### [CHALLENGE A]
Count the lines in the listing below that contain the string "shortInstrumentName", treating uppercase and lowercase as distinct, and reply with the number only.

• • •

[PATCH 04/10] user namespaces: enforce user namespaces for file permission

Serge E. Hallyn serue at us.ibm.com
Fri Aug 22 12:46:09 PDT 2008


Add a user_ns to the sb.  It is always set to the user_ns of the task which
mounted the sb.

Define 3 new super_operations.  convert_uid() and convert_gid() take a uid
or gid from an inode on the sb's fs, and attempt to convert them into ids
meaningful in the user namespace passed in, which presumably is current's.
is_capable() checks whether current has the requested capability with respect
to the sb's fs, which is dependent upon the relationship between current's
user_ns and those which the sb knows about.

• • •

### [CHALLENGE B]
Reproduce the user namespaces patch above in full, word for word.

• • •

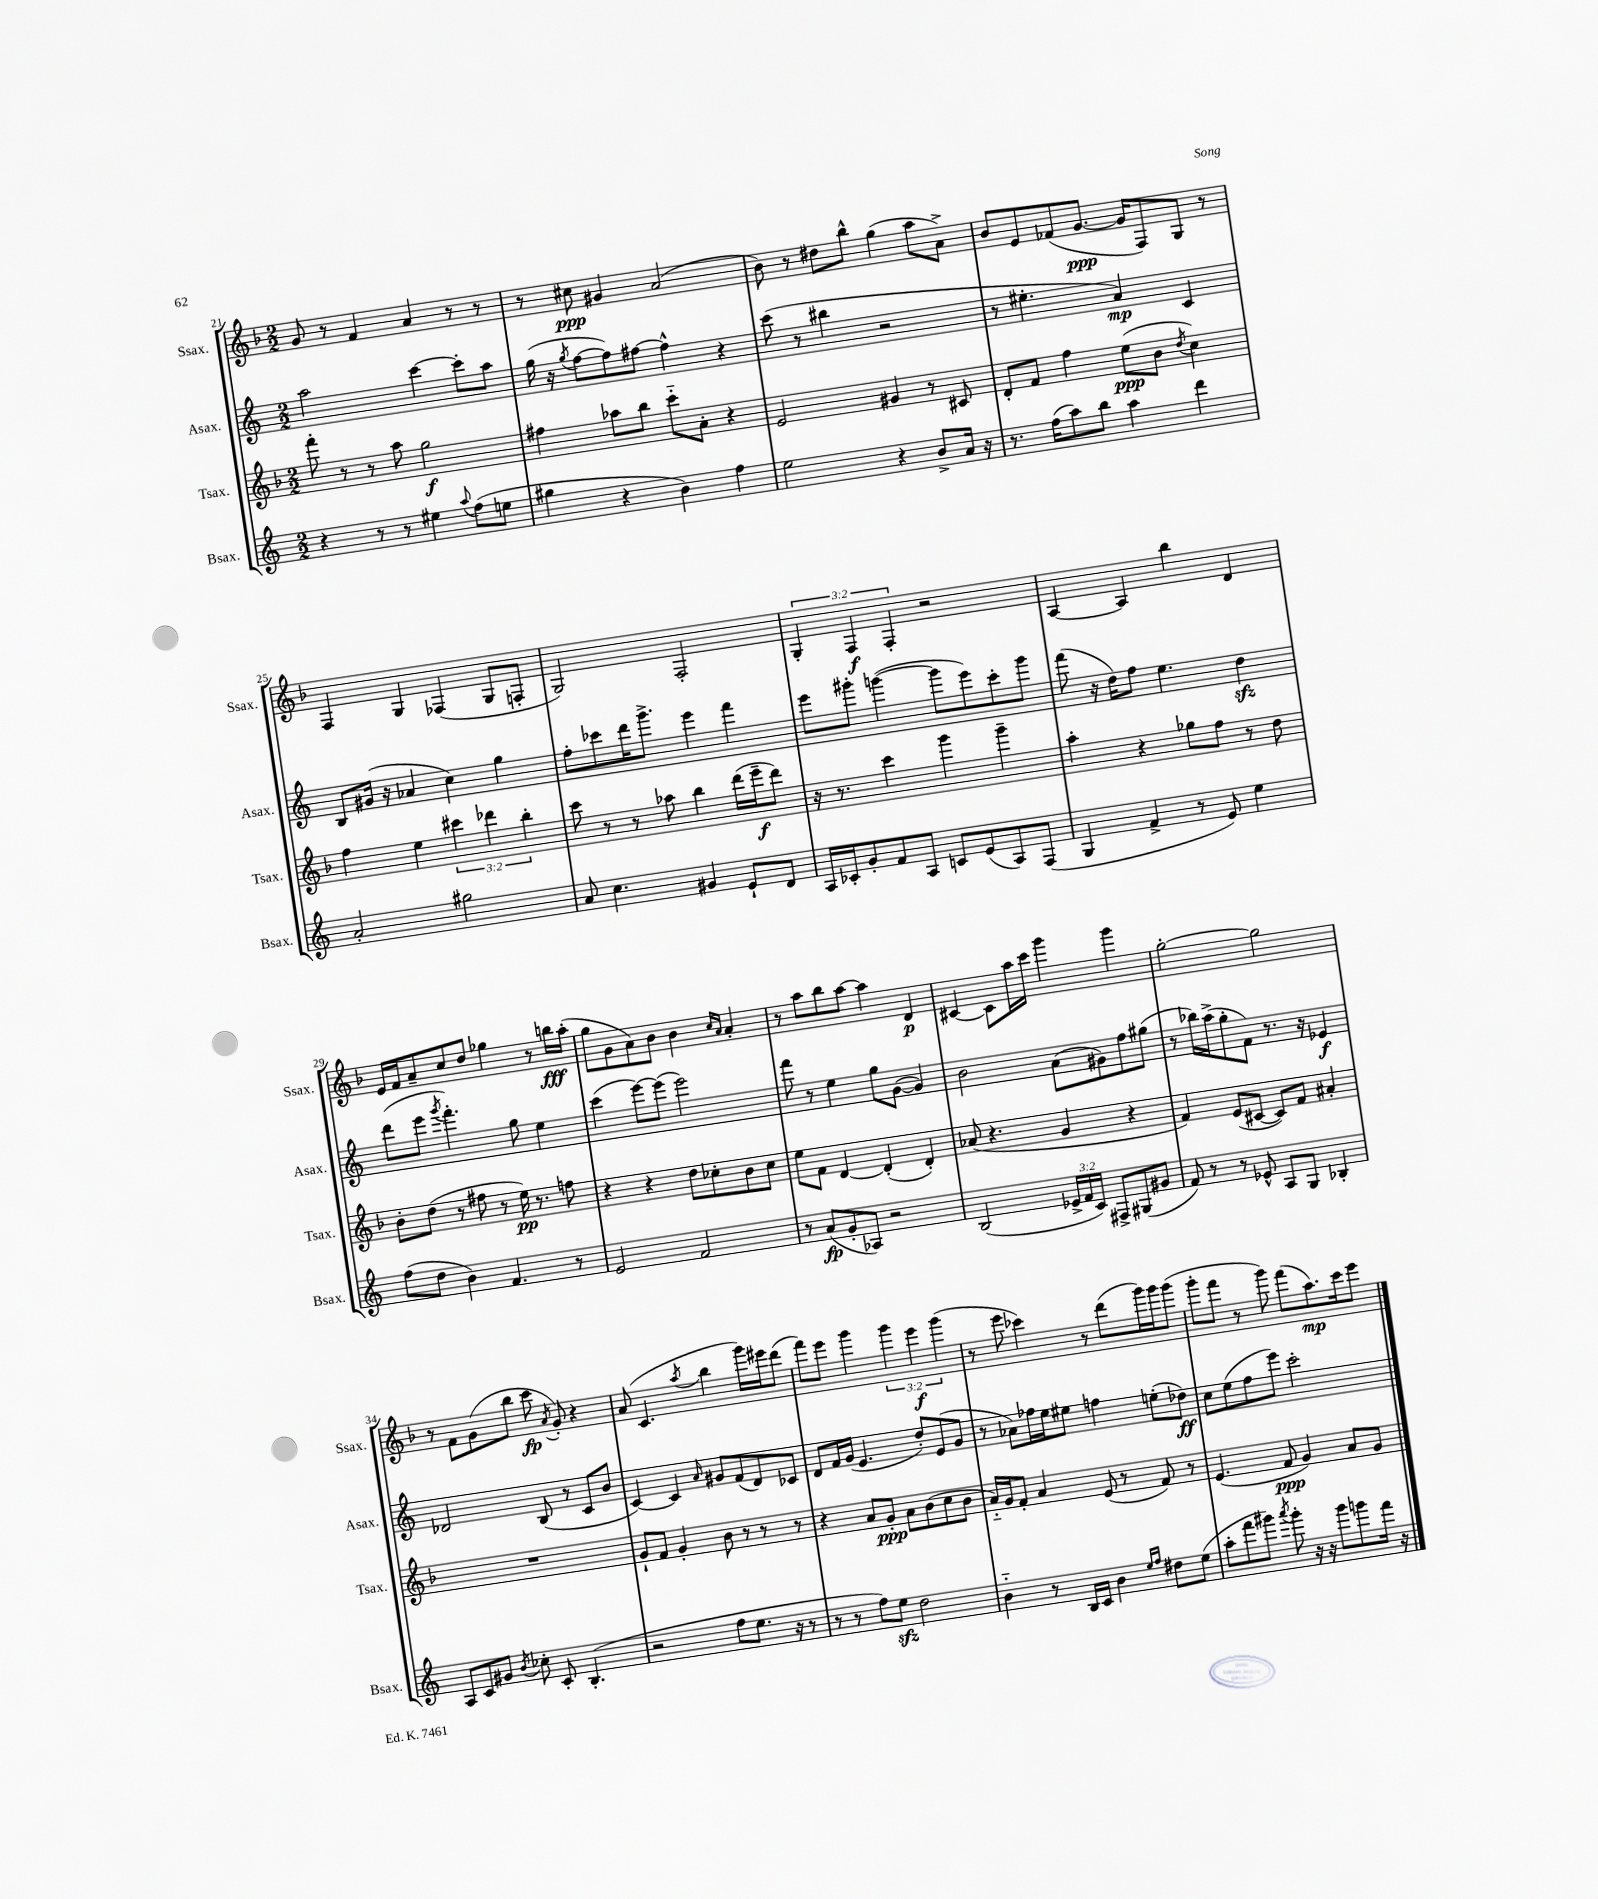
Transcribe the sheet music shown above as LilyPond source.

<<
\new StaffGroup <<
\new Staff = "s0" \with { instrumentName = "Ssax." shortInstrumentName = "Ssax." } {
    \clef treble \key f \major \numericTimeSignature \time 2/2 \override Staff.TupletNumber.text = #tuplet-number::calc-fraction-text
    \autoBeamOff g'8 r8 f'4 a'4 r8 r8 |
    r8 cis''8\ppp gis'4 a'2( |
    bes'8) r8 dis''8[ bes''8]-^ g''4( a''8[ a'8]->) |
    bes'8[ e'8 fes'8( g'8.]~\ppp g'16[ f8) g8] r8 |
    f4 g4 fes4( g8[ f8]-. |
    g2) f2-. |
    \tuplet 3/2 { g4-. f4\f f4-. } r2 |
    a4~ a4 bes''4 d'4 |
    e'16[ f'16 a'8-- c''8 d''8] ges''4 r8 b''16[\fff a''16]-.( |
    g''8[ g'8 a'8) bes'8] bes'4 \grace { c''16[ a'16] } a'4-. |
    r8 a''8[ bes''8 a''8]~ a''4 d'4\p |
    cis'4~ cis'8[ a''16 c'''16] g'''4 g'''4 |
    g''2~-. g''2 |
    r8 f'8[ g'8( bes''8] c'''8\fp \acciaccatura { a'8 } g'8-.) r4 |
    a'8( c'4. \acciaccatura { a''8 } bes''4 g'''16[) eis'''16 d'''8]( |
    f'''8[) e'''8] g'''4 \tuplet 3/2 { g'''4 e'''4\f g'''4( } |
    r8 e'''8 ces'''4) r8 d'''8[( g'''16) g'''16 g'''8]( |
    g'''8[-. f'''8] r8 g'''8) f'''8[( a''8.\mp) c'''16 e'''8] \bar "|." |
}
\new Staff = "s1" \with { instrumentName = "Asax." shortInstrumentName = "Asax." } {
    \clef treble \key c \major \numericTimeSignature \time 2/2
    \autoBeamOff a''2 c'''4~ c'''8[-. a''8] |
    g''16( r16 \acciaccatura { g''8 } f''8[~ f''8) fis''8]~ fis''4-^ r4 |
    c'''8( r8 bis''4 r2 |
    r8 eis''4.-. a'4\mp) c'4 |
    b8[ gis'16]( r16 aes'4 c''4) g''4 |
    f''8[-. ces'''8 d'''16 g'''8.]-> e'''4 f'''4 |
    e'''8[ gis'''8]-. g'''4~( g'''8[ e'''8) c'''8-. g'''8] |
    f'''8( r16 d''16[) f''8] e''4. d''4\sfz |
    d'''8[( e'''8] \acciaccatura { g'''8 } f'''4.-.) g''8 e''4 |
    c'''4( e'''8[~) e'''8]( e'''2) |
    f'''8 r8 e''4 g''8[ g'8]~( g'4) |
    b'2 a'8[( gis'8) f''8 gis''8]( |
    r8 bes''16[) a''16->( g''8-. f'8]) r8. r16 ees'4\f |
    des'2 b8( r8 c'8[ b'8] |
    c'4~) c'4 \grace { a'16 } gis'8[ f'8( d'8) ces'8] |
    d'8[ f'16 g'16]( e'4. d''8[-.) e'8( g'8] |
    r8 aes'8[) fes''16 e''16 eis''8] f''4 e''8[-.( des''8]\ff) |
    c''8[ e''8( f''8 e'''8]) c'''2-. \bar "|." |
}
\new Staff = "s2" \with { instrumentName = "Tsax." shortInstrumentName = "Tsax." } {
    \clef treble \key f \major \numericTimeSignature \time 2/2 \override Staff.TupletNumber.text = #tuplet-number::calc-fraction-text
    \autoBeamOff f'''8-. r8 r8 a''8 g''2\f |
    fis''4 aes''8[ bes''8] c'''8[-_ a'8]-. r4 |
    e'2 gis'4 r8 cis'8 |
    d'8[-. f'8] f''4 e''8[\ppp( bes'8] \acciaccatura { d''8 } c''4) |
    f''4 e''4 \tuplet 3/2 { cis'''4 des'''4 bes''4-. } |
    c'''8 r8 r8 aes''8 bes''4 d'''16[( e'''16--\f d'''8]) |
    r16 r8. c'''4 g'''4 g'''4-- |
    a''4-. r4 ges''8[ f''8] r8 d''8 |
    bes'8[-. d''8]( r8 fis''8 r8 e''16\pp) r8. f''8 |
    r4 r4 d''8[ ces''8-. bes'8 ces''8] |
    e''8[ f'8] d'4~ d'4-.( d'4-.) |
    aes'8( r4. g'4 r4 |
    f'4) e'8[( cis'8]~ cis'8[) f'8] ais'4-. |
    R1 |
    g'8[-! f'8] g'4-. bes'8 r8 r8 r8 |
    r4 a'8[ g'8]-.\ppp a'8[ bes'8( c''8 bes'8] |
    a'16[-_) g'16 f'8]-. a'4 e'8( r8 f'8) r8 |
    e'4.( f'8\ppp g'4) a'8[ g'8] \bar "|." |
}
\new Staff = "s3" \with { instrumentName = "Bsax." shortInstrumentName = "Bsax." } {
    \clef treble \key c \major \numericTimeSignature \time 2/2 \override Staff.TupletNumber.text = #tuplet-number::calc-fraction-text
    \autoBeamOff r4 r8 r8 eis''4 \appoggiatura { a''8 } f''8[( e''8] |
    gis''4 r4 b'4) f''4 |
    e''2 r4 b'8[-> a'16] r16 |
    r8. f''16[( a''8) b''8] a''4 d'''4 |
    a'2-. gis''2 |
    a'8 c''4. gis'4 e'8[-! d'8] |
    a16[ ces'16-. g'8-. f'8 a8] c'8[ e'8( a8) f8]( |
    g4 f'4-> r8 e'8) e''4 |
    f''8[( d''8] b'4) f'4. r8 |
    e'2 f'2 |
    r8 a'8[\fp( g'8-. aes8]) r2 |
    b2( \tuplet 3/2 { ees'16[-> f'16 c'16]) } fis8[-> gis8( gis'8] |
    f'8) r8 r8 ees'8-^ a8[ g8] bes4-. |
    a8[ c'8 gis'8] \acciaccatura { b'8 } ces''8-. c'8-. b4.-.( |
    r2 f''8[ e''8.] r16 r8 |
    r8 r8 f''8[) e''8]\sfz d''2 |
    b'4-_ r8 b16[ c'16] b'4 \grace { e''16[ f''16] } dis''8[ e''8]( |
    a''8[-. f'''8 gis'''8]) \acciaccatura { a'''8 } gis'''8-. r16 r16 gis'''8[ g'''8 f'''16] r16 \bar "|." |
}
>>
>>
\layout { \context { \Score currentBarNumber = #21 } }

• • •

### [RESPONSE A]
4

### [RESPONSE B]
[PATCH 04/10] user namespaces: enforce user namespaces for file permission

Serge E. Hallyn serue at us.ibm.com
Fri Aug 22 12:46:09 PDT 2008


Add a user_ns to the sb.  It is always set to the user_ns of the task which
mounted the sb.

Define 3 new super_operations.  convert_uid() and convert_gid() take a uid
or gid from an inode on the sb's fs, and attempt to convert them into ids
meaningful in the user namespace passed in, which presumably is current's.
is_capable() checks whether current has the requested capability with respect
to the sb's fs, which is dependent upon the relationship between current's
user_ns and those which the sb knows about.